- Provided text:
To run a very rudimentary benchmark:2

cargo run --bin benchmark --release

Current benchmark: 18 seconds

§Other executables

To regenerate example_talmudifier.json:

cargo run --bin example_config

To convert an arbitrary .tex file into a .pdf (useful for debugging):

cargo run --bin textest --features textest -d directory/ -f filename.tex

The -d argument is optional and defaults to logs/. You can also, optionally, add -x to create a .xdv file instead of a .pdf, which is useful for debugging line counts.

§Changes from Python

This is a Rust port of my talmudifier Python module. Major differences include:

  • It’s twelve times faster.3

  • No external TeX engine needed. Talmudifier has its own internal TeX engine.

  • No need to manually download any TeX packages. Talmudifier will download the required packages for you.

  • Two major performance improvements to the algorithm:

  • Python Talmudifier uses hard-coded values to guess the maximum number of words that can fit in a cell, and then uses that guess as the start index for finding the actual number. Rust Talmudifier also guesses the start index, but uses Cosmic Text, which is more flexible and accurate.

  • When counting lines, Python Talmudifier extracted text from a pdf that was saved to disk. Rust Talmudifier parses a .xdv file in-memory.

- Extracted data:
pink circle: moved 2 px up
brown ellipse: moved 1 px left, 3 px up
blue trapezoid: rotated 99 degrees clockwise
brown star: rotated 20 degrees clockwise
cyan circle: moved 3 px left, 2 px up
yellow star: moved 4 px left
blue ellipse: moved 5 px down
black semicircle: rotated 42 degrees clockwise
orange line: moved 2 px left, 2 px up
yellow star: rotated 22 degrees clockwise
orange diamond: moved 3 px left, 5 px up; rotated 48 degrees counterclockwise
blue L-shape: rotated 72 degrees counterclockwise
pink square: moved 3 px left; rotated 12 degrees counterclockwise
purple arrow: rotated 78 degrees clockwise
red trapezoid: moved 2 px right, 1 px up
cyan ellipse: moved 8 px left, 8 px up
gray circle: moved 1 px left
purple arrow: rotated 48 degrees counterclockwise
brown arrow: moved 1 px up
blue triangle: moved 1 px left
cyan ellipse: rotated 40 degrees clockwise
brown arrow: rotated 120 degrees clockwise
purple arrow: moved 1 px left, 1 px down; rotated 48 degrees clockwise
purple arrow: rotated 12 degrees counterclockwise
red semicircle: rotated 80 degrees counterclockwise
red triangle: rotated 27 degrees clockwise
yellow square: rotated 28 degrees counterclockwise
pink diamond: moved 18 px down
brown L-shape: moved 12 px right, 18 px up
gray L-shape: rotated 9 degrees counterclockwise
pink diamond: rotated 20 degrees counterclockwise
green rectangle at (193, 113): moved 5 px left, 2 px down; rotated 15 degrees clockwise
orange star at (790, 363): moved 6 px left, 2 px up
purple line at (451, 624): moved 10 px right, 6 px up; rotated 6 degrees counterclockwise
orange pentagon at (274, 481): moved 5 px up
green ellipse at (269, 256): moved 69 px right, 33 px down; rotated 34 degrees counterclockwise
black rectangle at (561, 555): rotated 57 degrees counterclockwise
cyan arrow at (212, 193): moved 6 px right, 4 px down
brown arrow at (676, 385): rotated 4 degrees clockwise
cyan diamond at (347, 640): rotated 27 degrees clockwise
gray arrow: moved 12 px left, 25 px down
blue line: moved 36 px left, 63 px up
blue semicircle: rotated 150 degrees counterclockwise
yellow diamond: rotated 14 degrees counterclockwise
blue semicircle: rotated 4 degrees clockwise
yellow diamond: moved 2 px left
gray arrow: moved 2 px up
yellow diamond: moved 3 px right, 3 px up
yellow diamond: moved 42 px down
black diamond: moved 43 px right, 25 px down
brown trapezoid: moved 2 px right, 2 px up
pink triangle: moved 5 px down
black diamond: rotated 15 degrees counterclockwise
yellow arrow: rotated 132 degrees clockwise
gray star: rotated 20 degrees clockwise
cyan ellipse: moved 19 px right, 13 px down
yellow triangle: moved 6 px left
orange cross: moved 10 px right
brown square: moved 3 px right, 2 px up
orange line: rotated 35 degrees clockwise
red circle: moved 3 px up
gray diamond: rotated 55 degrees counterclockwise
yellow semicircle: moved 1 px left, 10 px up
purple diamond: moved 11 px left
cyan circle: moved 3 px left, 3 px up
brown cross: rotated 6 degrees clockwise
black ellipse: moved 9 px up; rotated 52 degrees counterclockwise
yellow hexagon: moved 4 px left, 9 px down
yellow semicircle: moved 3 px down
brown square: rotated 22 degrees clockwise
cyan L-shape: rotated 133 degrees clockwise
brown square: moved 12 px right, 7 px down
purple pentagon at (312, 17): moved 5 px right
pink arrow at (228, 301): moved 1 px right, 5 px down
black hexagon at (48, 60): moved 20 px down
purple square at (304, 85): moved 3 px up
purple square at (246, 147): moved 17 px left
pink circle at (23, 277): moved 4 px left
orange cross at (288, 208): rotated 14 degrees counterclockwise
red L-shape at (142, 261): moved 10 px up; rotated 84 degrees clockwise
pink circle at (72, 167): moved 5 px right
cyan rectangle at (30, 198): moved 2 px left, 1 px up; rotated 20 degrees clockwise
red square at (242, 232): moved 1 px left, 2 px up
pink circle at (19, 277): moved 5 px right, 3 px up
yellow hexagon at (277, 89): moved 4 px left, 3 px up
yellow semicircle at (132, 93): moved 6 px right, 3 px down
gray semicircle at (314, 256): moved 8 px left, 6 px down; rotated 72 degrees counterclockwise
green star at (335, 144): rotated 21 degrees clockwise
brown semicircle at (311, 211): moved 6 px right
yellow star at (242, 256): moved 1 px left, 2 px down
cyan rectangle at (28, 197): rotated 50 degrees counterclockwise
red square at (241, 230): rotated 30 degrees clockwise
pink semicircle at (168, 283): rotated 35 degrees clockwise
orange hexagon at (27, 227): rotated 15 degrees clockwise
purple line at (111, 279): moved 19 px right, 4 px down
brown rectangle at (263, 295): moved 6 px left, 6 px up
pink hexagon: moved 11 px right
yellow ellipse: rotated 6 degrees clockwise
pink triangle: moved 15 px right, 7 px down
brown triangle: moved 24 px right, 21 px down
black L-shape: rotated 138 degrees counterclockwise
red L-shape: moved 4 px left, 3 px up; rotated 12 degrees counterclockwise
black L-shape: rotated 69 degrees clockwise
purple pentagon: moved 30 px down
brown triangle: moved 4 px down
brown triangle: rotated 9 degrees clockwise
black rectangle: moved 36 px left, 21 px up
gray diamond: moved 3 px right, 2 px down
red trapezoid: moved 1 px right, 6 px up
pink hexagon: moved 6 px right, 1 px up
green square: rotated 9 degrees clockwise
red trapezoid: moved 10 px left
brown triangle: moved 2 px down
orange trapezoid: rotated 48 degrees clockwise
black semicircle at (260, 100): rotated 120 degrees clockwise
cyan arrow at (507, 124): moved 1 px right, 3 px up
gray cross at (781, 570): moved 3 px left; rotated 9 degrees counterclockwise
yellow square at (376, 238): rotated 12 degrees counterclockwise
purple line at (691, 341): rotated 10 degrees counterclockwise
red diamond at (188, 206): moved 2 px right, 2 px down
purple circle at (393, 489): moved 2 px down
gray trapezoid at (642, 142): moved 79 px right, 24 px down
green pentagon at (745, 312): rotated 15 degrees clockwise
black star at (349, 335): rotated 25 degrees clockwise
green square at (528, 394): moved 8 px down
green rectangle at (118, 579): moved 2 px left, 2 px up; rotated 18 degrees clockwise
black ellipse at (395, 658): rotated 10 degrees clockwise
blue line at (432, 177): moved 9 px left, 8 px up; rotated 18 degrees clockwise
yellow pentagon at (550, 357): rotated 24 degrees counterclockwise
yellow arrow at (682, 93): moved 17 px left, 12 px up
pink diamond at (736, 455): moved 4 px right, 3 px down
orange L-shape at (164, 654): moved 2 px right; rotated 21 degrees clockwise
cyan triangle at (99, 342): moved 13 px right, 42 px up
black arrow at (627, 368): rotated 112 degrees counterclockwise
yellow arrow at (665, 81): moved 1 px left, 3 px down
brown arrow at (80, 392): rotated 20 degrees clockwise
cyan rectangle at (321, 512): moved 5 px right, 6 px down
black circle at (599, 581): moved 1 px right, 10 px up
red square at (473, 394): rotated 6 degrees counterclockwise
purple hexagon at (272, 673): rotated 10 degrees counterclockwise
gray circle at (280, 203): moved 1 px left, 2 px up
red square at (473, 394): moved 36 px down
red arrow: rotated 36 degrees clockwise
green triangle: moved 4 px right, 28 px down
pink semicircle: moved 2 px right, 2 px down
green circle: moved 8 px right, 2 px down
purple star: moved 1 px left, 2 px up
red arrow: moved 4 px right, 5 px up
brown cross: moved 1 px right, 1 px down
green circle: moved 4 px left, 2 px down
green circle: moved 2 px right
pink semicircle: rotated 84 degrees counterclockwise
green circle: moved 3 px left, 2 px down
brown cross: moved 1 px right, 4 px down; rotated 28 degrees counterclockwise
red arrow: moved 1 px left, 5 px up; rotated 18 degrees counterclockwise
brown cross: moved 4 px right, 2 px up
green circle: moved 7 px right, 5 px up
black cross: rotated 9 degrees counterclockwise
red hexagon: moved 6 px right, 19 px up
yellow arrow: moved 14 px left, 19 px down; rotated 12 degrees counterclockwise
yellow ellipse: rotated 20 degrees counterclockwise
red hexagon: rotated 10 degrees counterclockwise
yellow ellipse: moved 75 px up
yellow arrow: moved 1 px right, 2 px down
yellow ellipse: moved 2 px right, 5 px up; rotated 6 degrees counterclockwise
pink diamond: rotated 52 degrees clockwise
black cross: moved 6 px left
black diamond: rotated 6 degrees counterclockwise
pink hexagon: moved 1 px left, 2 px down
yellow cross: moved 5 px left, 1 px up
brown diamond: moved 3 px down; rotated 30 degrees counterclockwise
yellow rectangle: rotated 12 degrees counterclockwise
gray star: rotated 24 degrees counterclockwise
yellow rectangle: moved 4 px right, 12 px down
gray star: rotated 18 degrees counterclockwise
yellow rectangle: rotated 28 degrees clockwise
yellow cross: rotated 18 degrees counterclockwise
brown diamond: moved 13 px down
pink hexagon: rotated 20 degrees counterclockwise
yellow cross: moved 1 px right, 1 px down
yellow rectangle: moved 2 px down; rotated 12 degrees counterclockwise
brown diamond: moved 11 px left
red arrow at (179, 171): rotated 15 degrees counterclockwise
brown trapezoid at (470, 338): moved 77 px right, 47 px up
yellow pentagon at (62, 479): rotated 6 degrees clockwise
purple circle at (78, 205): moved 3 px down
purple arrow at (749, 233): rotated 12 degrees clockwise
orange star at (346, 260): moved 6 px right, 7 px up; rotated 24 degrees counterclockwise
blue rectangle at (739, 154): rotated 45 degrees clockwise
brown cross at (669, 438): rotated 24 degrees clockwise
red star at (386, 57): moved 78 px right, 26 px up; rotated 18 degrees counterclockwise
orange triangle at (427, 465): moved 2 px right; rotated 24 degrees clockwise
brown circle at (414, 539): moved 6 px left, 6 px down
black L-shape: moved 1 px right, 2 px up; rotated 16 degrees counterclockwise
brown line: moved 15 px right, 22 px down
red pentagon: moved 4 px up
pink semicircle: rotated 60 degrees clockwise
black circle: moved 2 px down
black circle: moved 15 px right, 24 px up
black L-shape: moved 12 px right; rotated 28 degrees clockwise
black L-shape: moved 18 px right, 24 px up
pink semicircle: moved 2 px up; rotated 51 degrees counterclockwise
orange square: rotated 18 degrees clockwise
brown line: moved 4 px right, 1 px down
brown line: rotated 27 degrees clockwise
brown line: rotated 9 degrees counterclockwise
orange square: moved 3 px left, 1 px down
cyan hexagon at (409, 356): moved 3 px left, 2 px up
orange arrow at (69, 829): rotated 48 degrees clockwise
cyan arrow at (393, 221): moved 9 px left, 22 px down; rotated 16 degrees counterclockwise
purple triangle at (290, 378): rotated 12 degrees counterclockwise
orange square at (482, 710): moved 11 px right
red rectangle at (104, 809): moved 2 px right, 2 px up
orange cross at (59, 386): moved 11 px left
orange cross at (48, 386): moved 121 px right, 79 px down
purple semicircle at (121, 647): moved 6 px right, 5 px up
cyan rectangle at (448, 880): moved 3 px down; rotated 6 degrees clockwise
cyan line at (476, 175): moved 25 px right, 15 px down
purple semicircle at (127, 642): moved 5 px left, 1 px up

- Directions: Set down, word for word, the part of the Talmudifier readme that starts at "Current benchmark: 18" and ends after "debugging line counts.". The records have nothing to do with what is asked here.

- Exercise result:
Current benchmark: 18 seconds

§Other executables

To regenerate example_talmudifier.json:

cargo run --bin example_config

To convert an arbitrary .tex file into a .pdf (useful for debugging):

cargo run --bin textest --features textest -d directory/ -f filename.tex

The -d argument is optional and defaults to logs/. You can also, optionally, add -x to create a .xdv file instead of a .pdf, which is useful for debugging line counts.